As a staunch critic of the current pension system, but one sympathetic to defined benefits, I have mixed feelings on this development. A trial court judge is not going to be the final arbiter in this long-running legal question; ultimately the State Supreme Court is going to have to weigh in and possibly the US Supreme Court.
This would be a huge setback for CalPERS, which has relied for years on the fact that pensions are vested rights – promises made to employees that cannot be rescinded.
On the other hand, the excesses of the pension system have been obvious for years and, while the state has attempted to reform how pensions are done in the future and the cities like Davis have asked employees to pay for a broader share of their pensions, it has always seemed odd that cities cannot prospectively change pension formulas going forward, even though they could retroactively increase pension formulas going backward.
It makes me recall once again the debate I had with the members of the California Labor Federation.

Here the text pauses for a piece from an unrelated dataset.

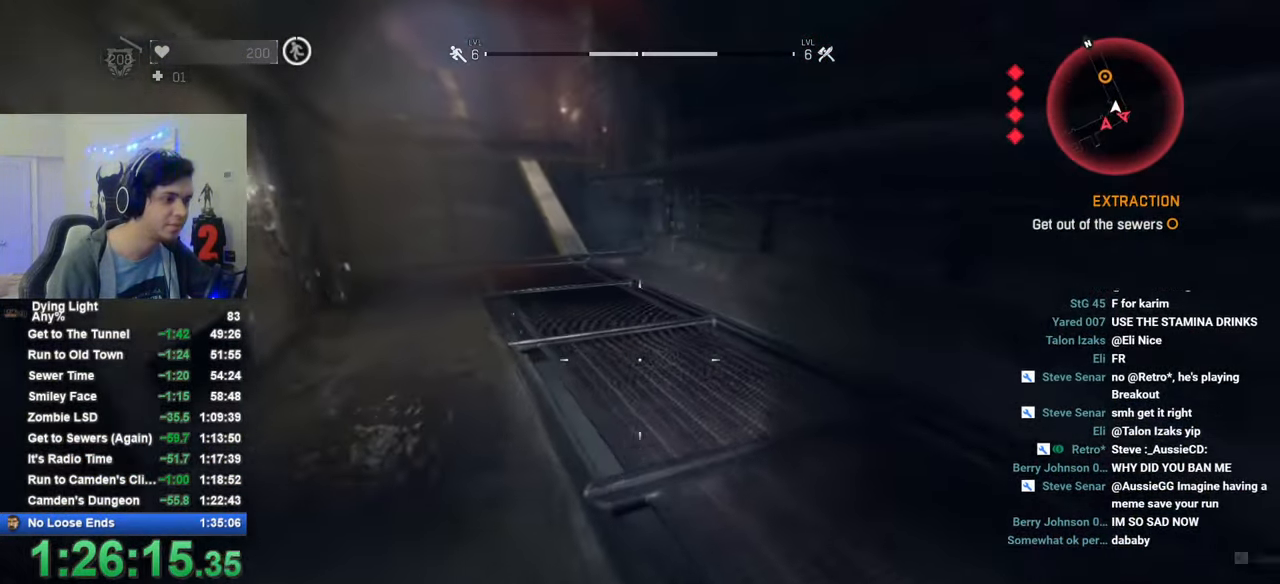
{"keys": ["shift", "w"], "mouse": [], "mouse_move": "left", "events": []}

It was December of 2009. I had been leading the way, pushing for pension reform while speaking out against the local firefighters’ union. It’s probably not the best idea when your wife is a union organizer and you walk in union circles.
What happened next would be a huge wakeup call, at least for me. My former boss, when I worked in Sacramento, asked me if I would meet with some representatives from the California Labor Federation, as they had some concerns with my writing. My policy was and is that I’ll talk to anyone, and so, across the street from the Capitol Building, I met with what turned out to be two representatives from the California Labor Federation.
It quickly became clear that this was not going to be a discussion. My view then, as it is now, is that there is a world of difference between fighting for the rights of people making less than $30,000 a year and protecting the salaries of those making $150,000 to $200,000 in total compensation. If we do not figure out how to rein in those salaries and create a working pension reform, we will have the Proposition 13 of pension reforms rain down on us.
They did not see it that way. They gave me slogans like “united we stand, divided we fall.” They told me that without the firefighters in 2005 on the labor lines, the governor’s reform package might have been approved.
But back in 2009, I warned these leaders that if reforms did not come, we would likely see a Prop 13 of pension reforms. While I think pensions have become excessive, I still support the concept of defined benefits.
They have managed to get only a modest measure by Governor Brown and to avoid more draconian measures such as the proposals from the Democratic Mayor of San Jose, Chuck Reed. But the time is coming and the writing is on the wall.
If a court ruling from Stockton becomes the law of the land, the game will change. Then the question will become under what conditions employers can change pensions going forward.